We’re in the last chance saloon. If we say no we’ll be punished severely, like a wife who dared to have an opinion of her own, we’ll be walking into some doors soon if we don’t run, now, over the hills and far from this abusive relationship we’ve endured for so long. Now, for the sake of the kids, while the highway’s jammed with broken heroes, grab your opportunity and run like a bastard…
They say that to vote for change is harder than to vote for the status quo. It’s a leap of faith, with unknown consequences. That’s the only possible reason I can give for the outbreak of cowardice that gripped the Scottish public yesterday. It’s Friday September 19th. Scotland is still broken, limping and lame, but the wound is self-inflicted this time around. It wasn’t even close in the end. Bits of Glasgow and Dundee said yes, but that was about it. So next time anyone Scottish moans on about the Tories or the government 400 miles away that doesn’t care, just tell them to shut the fuck up and fuck the fuck off (unless they’re bigger and drunker than you are). We had our chance and we blew it.

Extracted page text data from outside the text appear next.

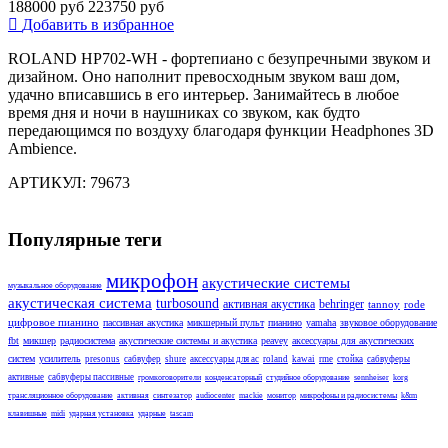
188000 руб
223750 руб
Добавить в избранное
ROLAND HP702-WH - фортепиано с безупречными звуком и
дизайном. Оно наполнит превосходным звуком ваш дом,
удачно вписавшись в его интерьер. Занимайтесь в любое
время дня и ночи в наушниках со звуком, как будто
передающимся по воздуху благодаря функции Headphones 3D
Ambience.
АРТИКУЛ: 79673
Популярные теги
микрофон
акустические системы
музыкальное оборудование
акустическая система
turbosound
активная акустика
behringer
tannoy
rode
цифровое пианино
пассивная акустика
микшерный пульт
пианино
yamaha
звуковое оборудование
fbt
микшер
радиосистема
акустические системы и акустика
peavey
аксессуары для акустических
систем
усилитель
presonus
сабвуфер
shure
аксессуары для ас
roland
kawai
rme
стойка
сабвуферы
активные
сабвуферы пассивные
громкоговорители
конденсаторный
студийное оборудование
sennheiser
korg
трансляционное оборудование
активная
синтезатор
audiocenter
mackie
монитор
микрофоны и радиосистемы
k&m
клавишные
midi
ударная установка
ударные
tascam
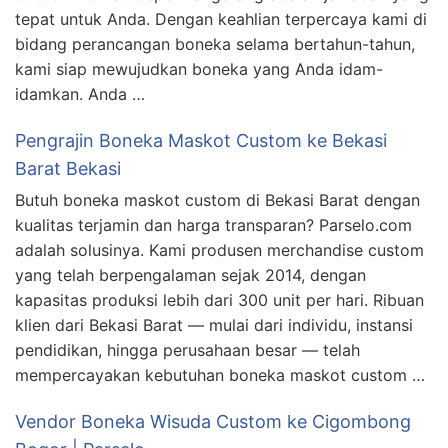
tepat untuk Anda. Dengan keahlian terpercaya kami di
bidang perancangan boneka selama bertahun-tahun,
kami siap mewujudkan boneka yang Anda idam-
idamkan. Anda …
Pengrajin Boneka Maskot Custom ke Bekasi
Barat Bekasi
Butuh boneka maskot custom di Bekasi Barat dengan
kualitas terjamin dan harga transparan? Parselo.com
adalah solusinya. Kami produsen merchandise custom
yang telah berpengalaman sejak 2014, dengan
kapasitas produksi lebih dari 300 unit per hari. Ribuan
klien dari Bekasi Barat — mulai dari individu, instansi
pendidikan, hingga perusahaan besar — telah
mempercayakan kebutuhan boneka maskot custom …
Vendor Boneka Wisuda Custom ke Cigombong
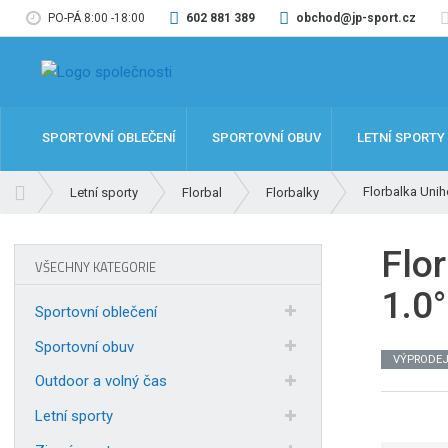
PO-PÁ 8:00 -18:00
602 881 389
obchod@jp-sport.cz
SPORTOVNÍ OBLEČENÍ
SPORTOVNÍ OBUV
LETNÍ SPORTY
Ú
Florbalka Unih
Letní sporty
Florbal
Florbalky
v
o
Flo
d
VŠECHNY KATEGORIE
n
1.0
í
Sportovní oblečení
s
t
Sportovní obuv
VÝPRODE
r
Outdoor a volný čas
a
n
Letní sporty
a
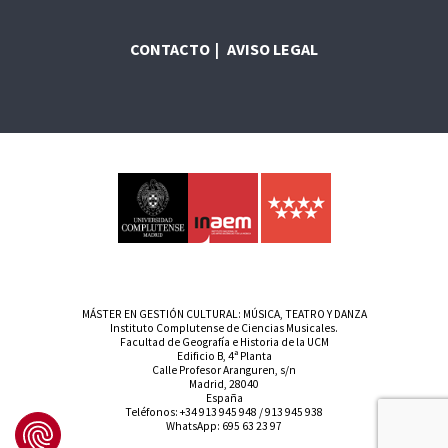
CONTACTO
AVISO LEGAL
MÁSTER EN GESTIÓN CULTURAL: MÚSICA, TEATRO Y DANZA
Instituto Complutense de Ciencias Musicales.
Facultad de Geografía e Historia de la UCM
Edificio B, 4ª Planta
Calle Profesor Aranguren, s/n
Madrid, 28040
España
Teléfonos:
+34 913 945 948
/
913 945 938
WhatsApp:
695 63 23 97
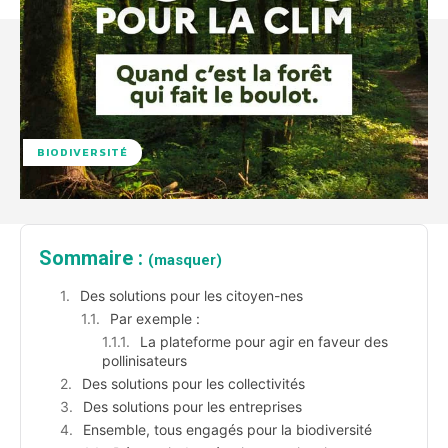
BIODIVERSITÉ
Sommaire :
(masquer)
Des solutions pour les citoyen-nes
Par exemple :
La plateforme pour agir en faveur des
pollinisateurs
Des solutions pour les collectivités
Des solutions pour les entreprises
Ensemble, tous engagés pour la biodiversité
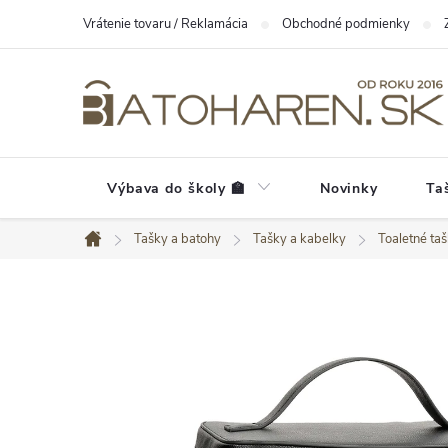
Prejsť
Vrátenie tovaru / Reklamácia
Obchodné podmienky
na
obsah
Výbava do školy 🏫
Novinky
Ta
Tašky a batohy
Tašky a kabelky
Toaletné ta
Domov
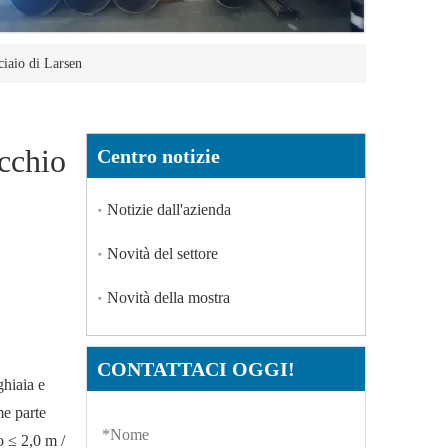
ciaio di Larsen
cchio
Centro notizie
Notizie dall'azienda
Novità del settore
Novità della mostra
CONTATTACI OGGI!
ghiaia e
me parte
io ≤ 2,0 m /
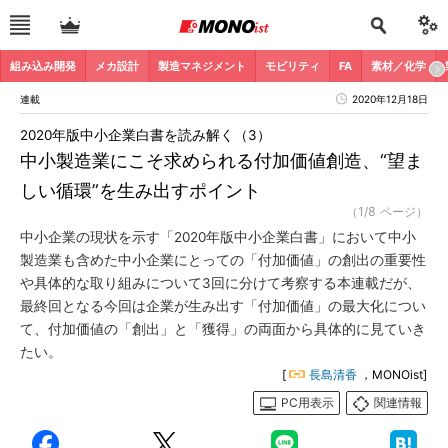
組み込み開発
メカ設計
製造マネジメント
モビリティ
FA
素材／化学
連載
2020年12月18日
2020年版中小企業白書を読み解く（3）
中小製造業にこそ求められる付加価値創造、“望ま
しい循環”を生み出すポイント
（1/8 ページ）
中小企業の現状を示す「2020年版中小企業白書」において中小
製造業も含めた中小企業にとっての「付加価値」の創出の重要性
や具体的な取り組みについて3回に分けて考察する本連載だが、
最終回となる今回は企業が生み出す「付加価値」の最大化につい
て、付加価値の「創出」と「獲得」の両面から具体的に見ていき
たい。
[
長島清香
，MONOist]
PC用表示
関連情報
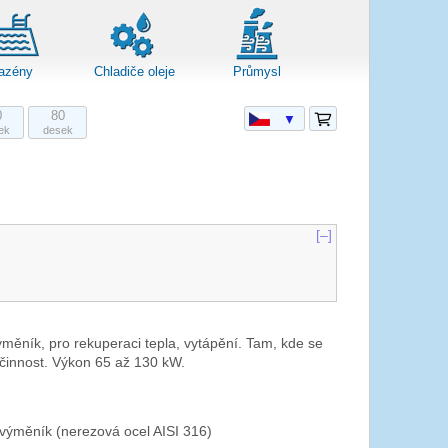
azény
Chladiče oleje
Průmysl
0
80
▼
ek
desek
[–]
měník, pro rekuperaci tepla, vytápění. Tam, kde se
činnost. Výkon 65 až 130 kW.
výměník (nerezová ocel AISI 316)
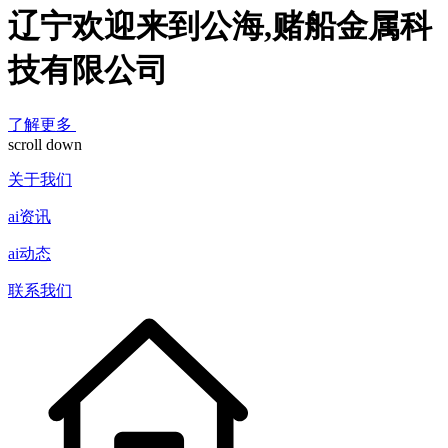
辽宁欢迎来到公海,赌船金属科
技有限公司
了解更多
scroll down
关于我们
ai资讯
ai动态
联系我们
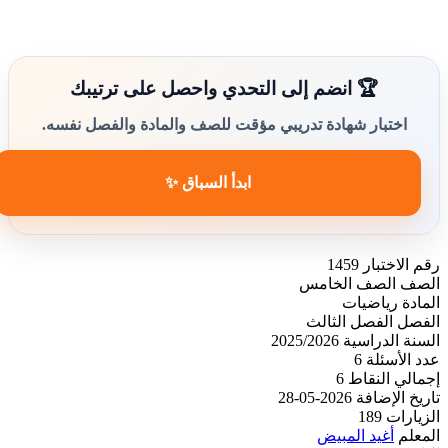
🏆 انضم إلى التحدي واحصل على ترتيبك
اختبار شهادة تدريبي مؤقت للصف والمادة والفصل نفسه.
ابدأ السباق ✨
رقم الاختبار
1459
الصف
الصف الخامس
المادة
رياضيات
الفصل
الفصل الثالث
السنة الدراسية
2025/2026
عدد الأسئلة
6
إجمالي النقاط
6
تاريخ الإضافة
2026-05-28
الزيارات
189
المعلم
أغيد المبيض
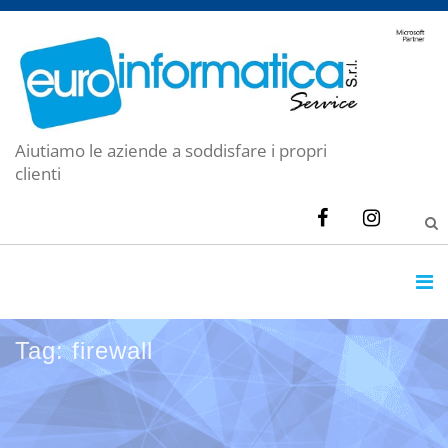
Aiutiamo le aziende a soddisfare i propri
clienti
Tag: firewall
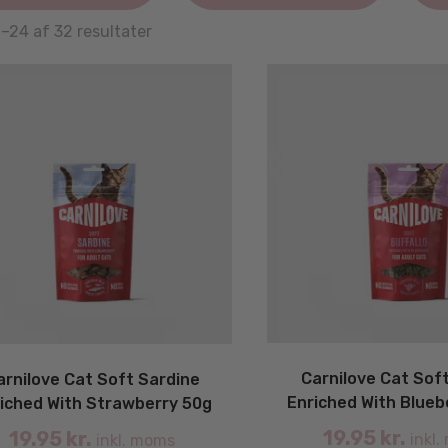
Sorted
1–24 af 32 resultater
by
latest
Carnilove Cat Soft
arnilove Cat Soft Sardine
Enriched With Blueb
iched With Strawberry 50g
19.95
kr.
19.95
kr.
inkl.
inkl. moms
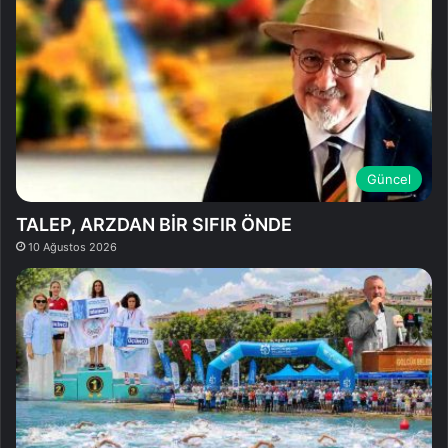
Güncel
TALEP, ARZDAN BİR SIFIR ÖNDE
10 Ağustos 2026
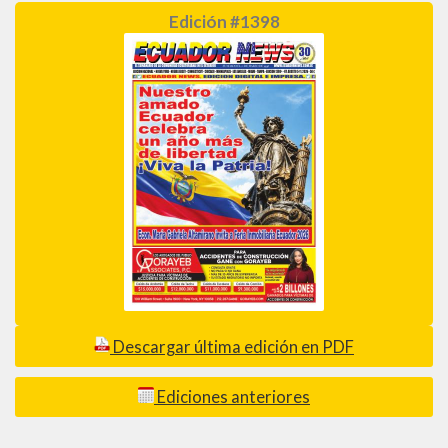
Edición #1398
Descargar última edición en PDF
Ediciones anteriores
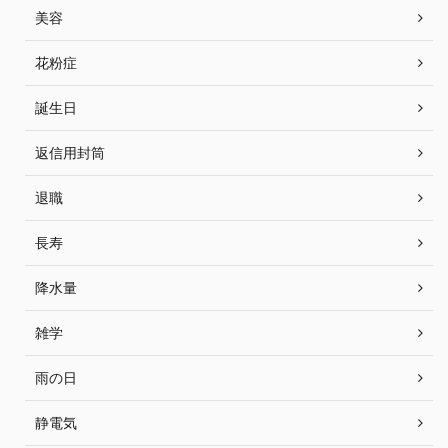
美容
花粉症
誕生日
返信用封筒
退職
長寿
降水量
雑学
雨の日
静電気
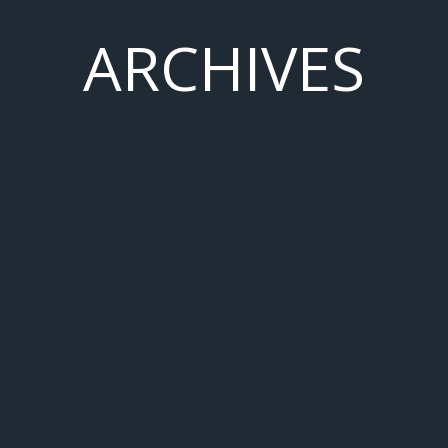
ARCHIVES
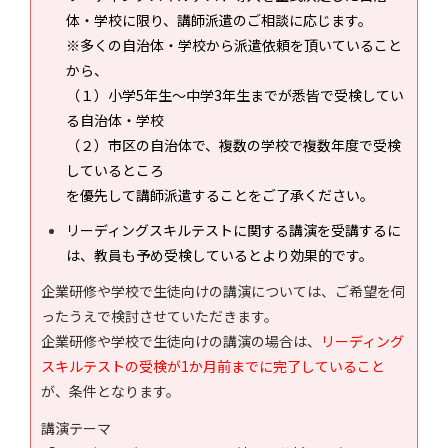
体・学校に限り、講師派遣のご相談に応じます。
※多くの自治体・学校から派遣依頼を頂いていること
から、
（１）小学5年生～中学3年生までが悉皆で受検してい
る自治体・学校
（２）市区の自治体で、複数の学校で複数年度で受検
しているところ
を優先して講師派遣することをご了承ください。
リーディングスキルテストに関する講演を受講するに
は、教員も予め受検しているとより効果的です。
企業研修や学校で生徒向けの講演については、ご希望を伺
ったうえで検討させていただきます。
企業研修や学校で生徒向けの講演の場合は、
リーディング
スキルテストの受検が1か月前までに完了していること
が、条件となります。
講演テーマ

They can do what they want to us now. They’ve taken the oil and given us their nuclear weapons storage facilities in return; they’ve played political experiments with us and now we wanna be their dog, willing victims begging for more. It’s depressing, demeaning, dispiriting and disappointing.
There is of course a school of thought that says it’s better to subvert from within. That school of thought probably never witnessed Britain’s slow, methodical abandonment of Scotland—the shipyards and the coalmines gone, the heavy industry and the trade gone. If people were frightened that English businesses would leave Scotland if it gained independence they’ve only to look at the last forty years to see that a precedent has already been set. So subversion from within is the only option now. Salmond’s going, Sheridan and Galloway are walking political cartoons and there’s no solid opposition, the road is clear for UKIP and an extension to British Nationalism under one flag. There ain’t no tartan in the Union Jack—just underneath it. This is something we’ll need to struggle against constantly and slowly. They say it’s impossible for a camel to pass through the eye of a needle, but that’s not strictly true. Someone once said (it might have been Terry Pratchett, it certainly sounds like one of his) that it’s entirely possible; all you need is a blender, a fine-needle syringe and a great deal of patience. That’s what we’ll need now; patience is our only option, but in the meantime the nightmare stalks the land and there’s no lights. Bagpipes are droning down into silence all over Scotland, we will not in our lifetimes hear them squeal again. Hey, every cloud. In the meantime, there’s a road in Lockerbie called Cameron Close, and someone has scrawled a message under the street sign that reads “He fuckin is now”. David Cameron is a happy man. Well, come away in, Dave, you’ll have had your tea.